Typical packet shape:
BUILDPRINT.md
01-questions.md
02-project-setup.md
blueprint.yaml
03-phases/
phase-index.yaml
phase-flow.md
01-...phase.md
04-evaluation.md
05-evidence/
evidence-ledger.jsonl
evidence-ledger.schema.json
generated/
agent-prompt.md
buildprint.json
publication.json
The important rule is authority separation:
BUILDPRINT.mdis the human router and canonical start file.blueprint.yamland related YAML/JSON files are machine-readable mirrors.03-phases/phase-flow.mdcontrols phase execution and required runtime artifacts.- Packaged
05-evidence/evidence-ledger.jsonlis seed evidence only. - Runtime evidence goes to
.buildprint/evidence/evidence-ledger.jsonlin the implementation workspace. .buildprint/next-agent.mdand.buildprint/state.jsonwin on resumed runs.
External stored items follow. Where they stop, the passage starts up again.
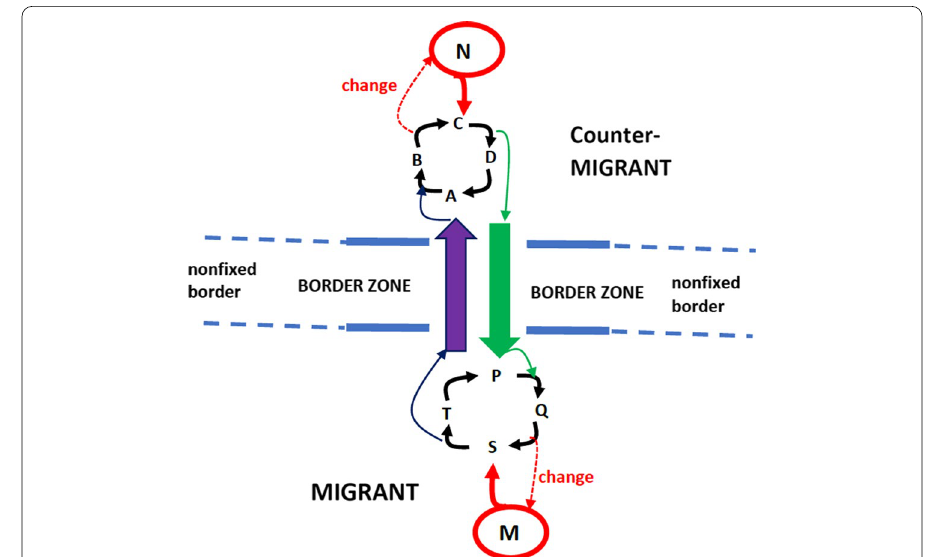
Fig. 4 The process of negotiation of the Migrant<> Counter relations on the border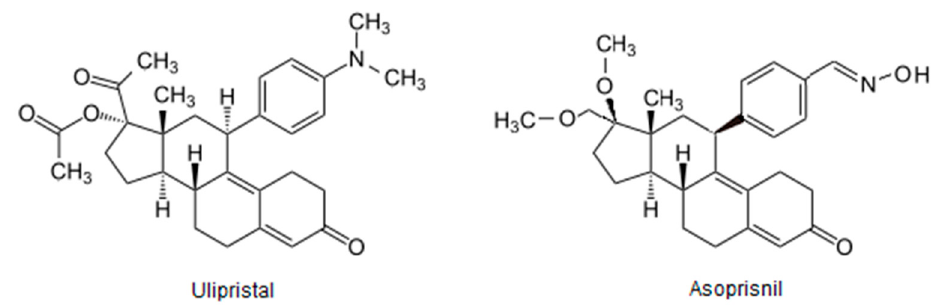
Figure 3. SPRM Figure 3. SPRM structures.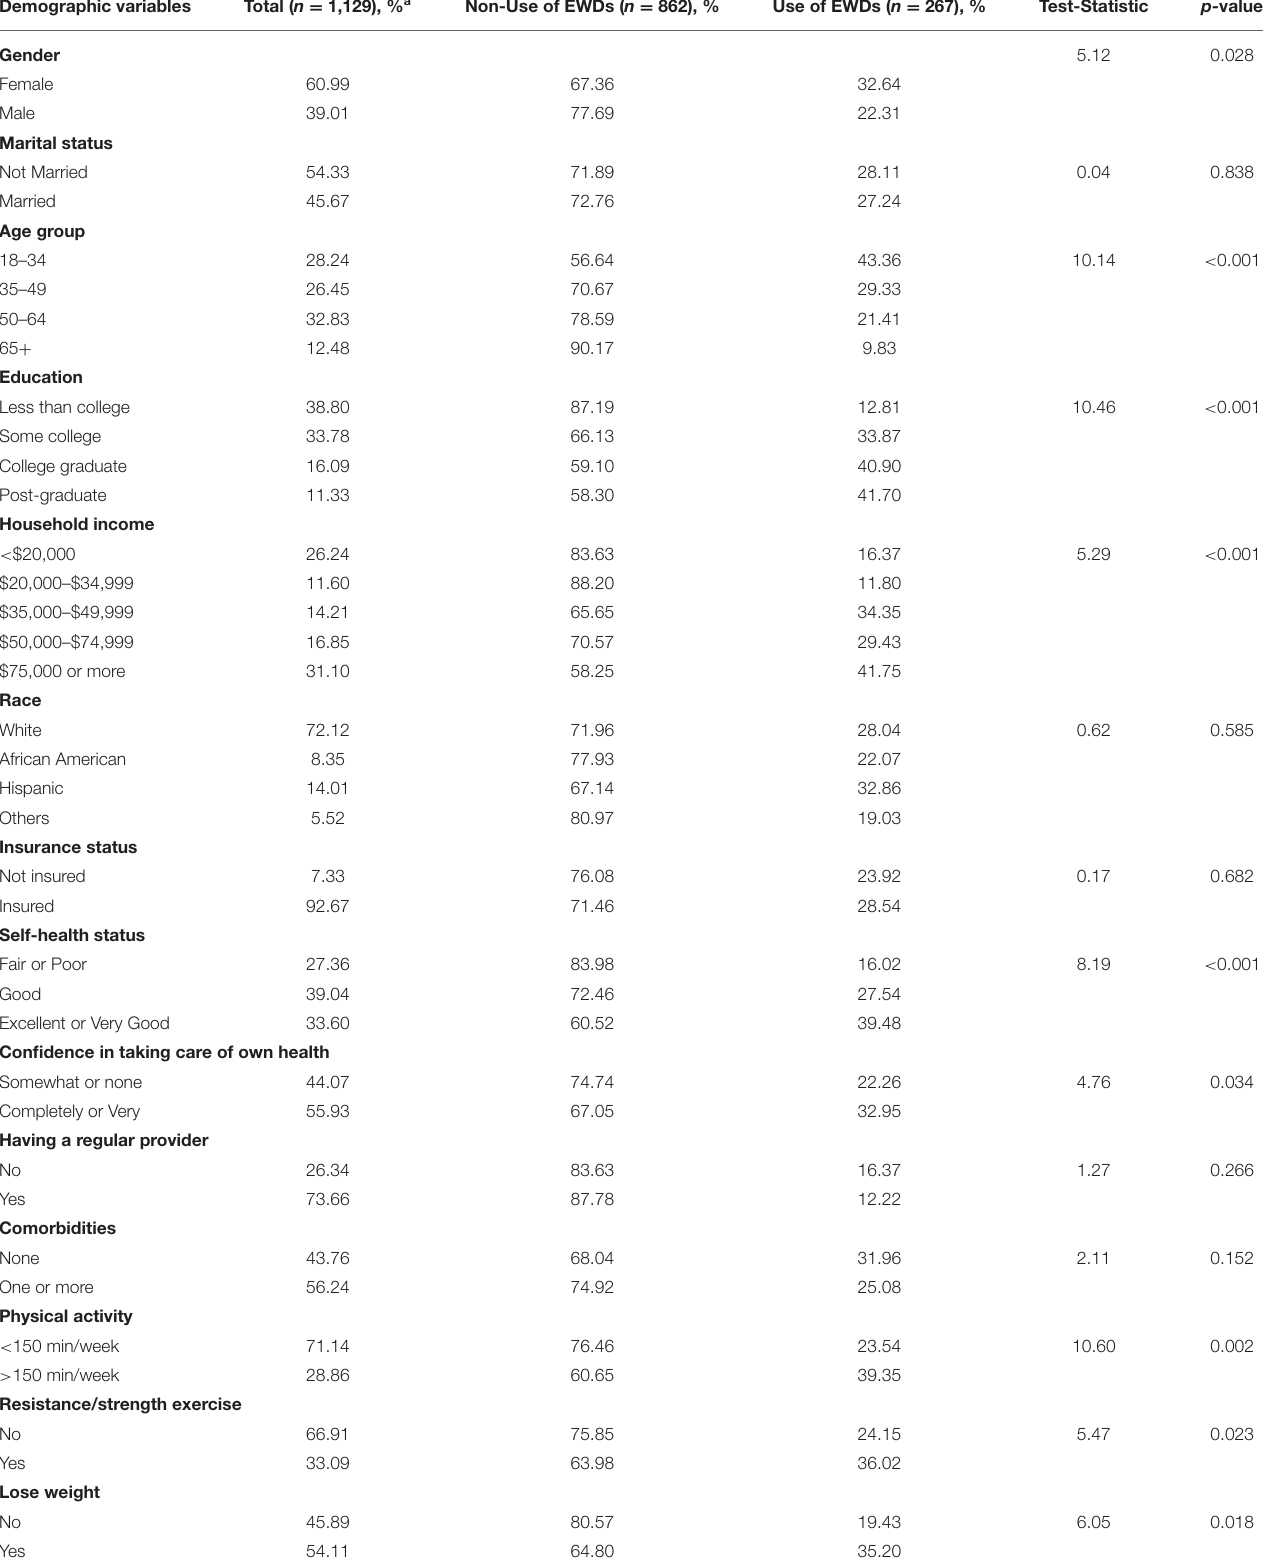
TABLE 1 | Sample population demographic characteristics: sample n = 1,139. Demographic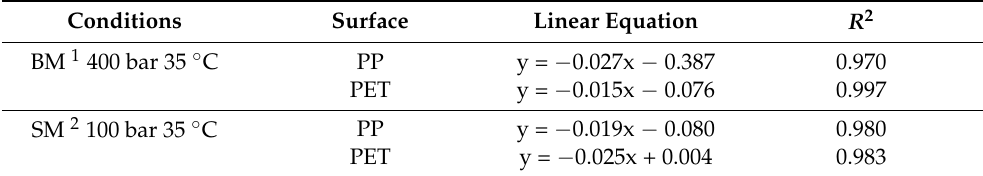
Table 3. Linear equations and correlation coefficients for first order kinetic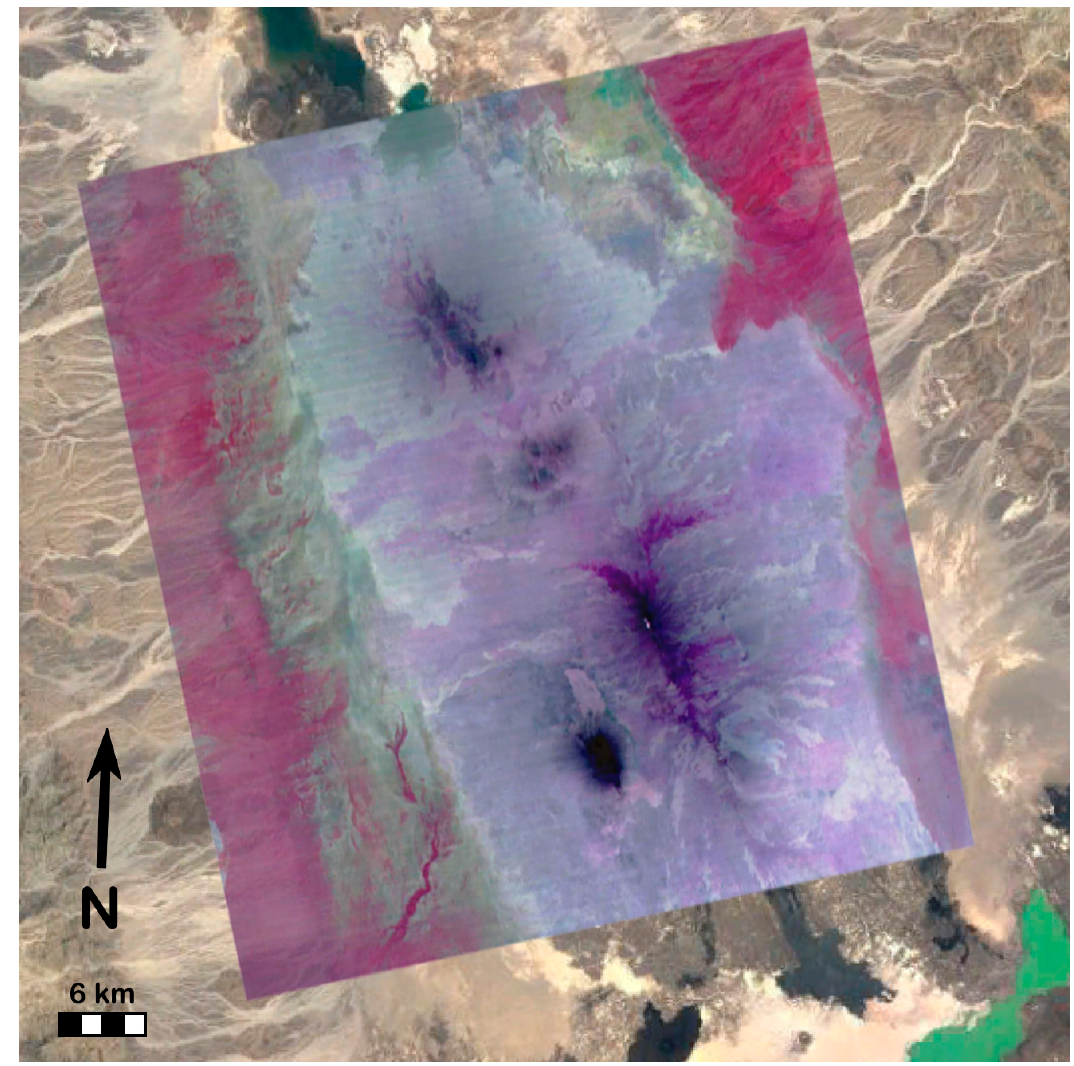
Figure 1. The first Advanced Spaceborne Thermal Emission and Reflection Radiometer (ASTER) multispectral thermal infrared (TIR) image acquired on 6 February 2000, before the start of the instrument’s science operational phase. Erta Ale volcano, Ethiopia (summit location: 13.60 ◦ N, 40.67 ◦ E), is shown using a decorrelation stretch (DCS) of the TIR bands 14, 12, 10 in red, green, and blue, respectively. Color variations are mainly caused by rock and soil compositional di ff erences, and only possible with the ASTER multispectral TIR data. The blues and purple colors are indicative of dominantly basaltic lava flows. The small cluster of white pixels in the lower central part of the image is the summit lava lake thermal anomaly. The ASTER DCS data are overlain on a visible Google Earth image for context. Image credit: NASA/METI/AIST/Japan Space Systems, and U.S./Japan ASTER Science Team.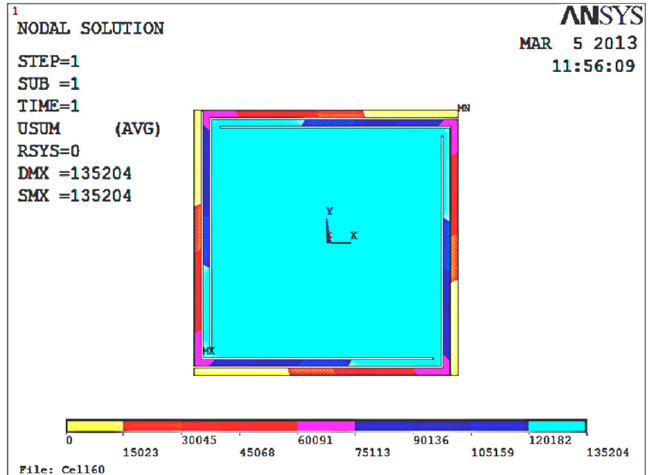
Figure 6. Displacement contour under +1 g acceleration.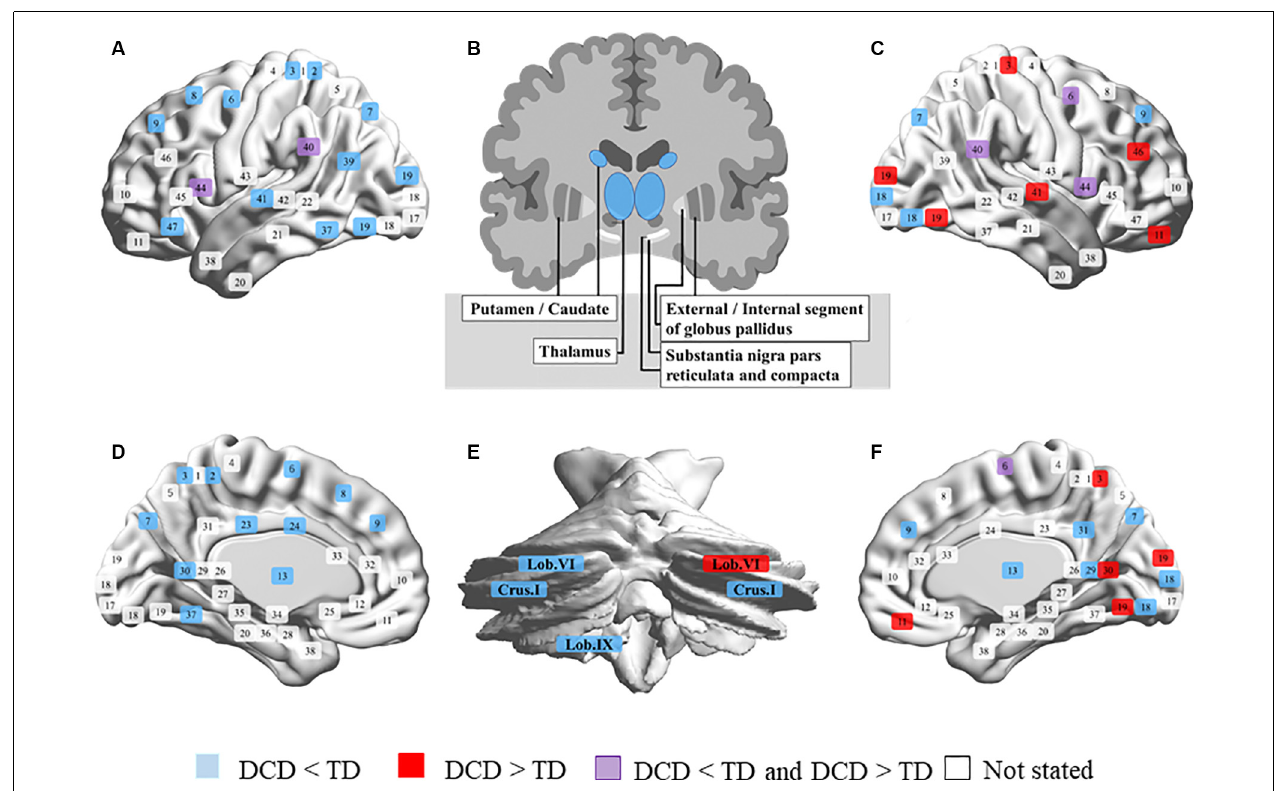
FIGURE 1 | Comparison of brain activity in developmental coordination disorder (DCD) and typical development (TD). (A) Left outside of the sagittal plane. (B) Coronal plane of the basal ganglia. (C) Right outside of the sagittal plane. (D) Left inside of the sagittal plane. (E) Coronal plane of the cerebellum. (F) Right inside of the sagittal plane. Brodmann area (BA) 1, 2, 3, postcentral gyrus; 4, precentral gyrus; 5, superior parietal lobule; 6, premotor cortex and supplementary motor cortex; 7, superior parietal lobule; 8, frontal eye fields; 9, dorsolateral prefrontal cortex; 10, anterior prefrontal cortex; 11, 12, superior frontal gyrus; 13, insular cortex; 17, primary visual cortex; 18, secondary visual cortex; 19, associative visual cortex; 20, inferior temporal gyrus; 21, middle temporal gyrus; 22, superior temporal gyrus; 23, 24, 28–33, cingulate cortex; 25, subgenual area; 26, ectosplenial portion of the retrosplenial region of the cerebral cortex; 27, piriform cortex; 34, dorsal entorhinal cortex; 35, 36, perirhinal cortex and ectorhinal area; 37, fusiform gyrus; 38, temporal pole; 39, angular gyrus; 40, supramarginal gyrus; 41, 42, primary auditory cortex; 43, primary gustatory cortex; 44, pars opercularis, part of the inferior frontal gyrus; 45, pars triangularis, part of the inferior frontal gyrus; 46, dorsolateral prefrontal cortex; 47, pars orbitalis, part of the inferior frontal gyrus.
agb start <buildprint-package-json-url-or-file> [target-folder]
agb packet check <packet-folder-or-package-json-url>
agb packet next <packet-folder-or-build-state-folder>
agb evidence check <evidence-ledger-jsonl>
agb check <blueprint-folder> [--code <generated-code-folder>]Examples:
agb packet check ./buildprints/ai-swarm-simulator
agb packet next ./buildprints/ai-swarm-simulator
agb evidence check .buildprint/evidence/evidence-ledger.jsonl
agb check ./my-buildprint --code ./generated-codeThere is no agb map command. That old direction is intentionally not the workflow.
To map a source repository, run an agent session with buildprints/buildprint-mapper-os/ as the governing Buildprint. The mapper workflow is evidence-driven: inspect the source, record observed facts, distinguish inference from proof, select a coherent product scope, and emit a source-independent executable packet.
The strict bootstrap path for Mapper OS is:
agb start https://agent-buildprint.com/buildprints/buildprint-mapper-os/package.json .If the package is not globally installed:
git clone https://github.com/DomEscobar/agent-buildprint
node agent-buildprint/bin/agb.js start https://agent-buildprint.com/buildprints/buildprint-mapper-os/package.json .After bootstrap, read .buildprint/next-agent.md and follow the mapped workflow. Ask for a target repo only if one was not already provided.
Buildprints are useful only when claims stay tied to proof.
- Do not mark a phase complete from code edits alone.
- Do not count static UI, dead buttons, placeholder routes, mock-only providers, or in-memory demos as production behavior.
- Do not set
upgrades_claim: truefor blockers, missing credentials, unavailable browser tooling, synthetic checks, or partial proof. - Provider adapter/config tests prove adapter seams, not live provider behavior.
- Browser, screenshot, worker, security, persistence, and data-lifecycle claims need matching executable proof or honest non-upgrading blocker rows.
- A broad smoke test should not upgrade unrelated claims.
The latest published npm version should be checked before every release:
npm view agent-buildprint version dist-tags time --jsonFor a README/package metadata update with no CLI API break, use a patch release:
npm version patch --no-git-tag-version
npm publish --access publicFor the current local update, the correct next version after published 0.0.4 is 0.0.5.
- Evidence first. Inference second.
- Unknowns become questions or blockers, not fake certainty.
- Buildprints should be source-independent once mapped.
- Implementation agents should read one active phase at a time.
- Production-grade scope is the default unless the Buildprint explicitly narrows it.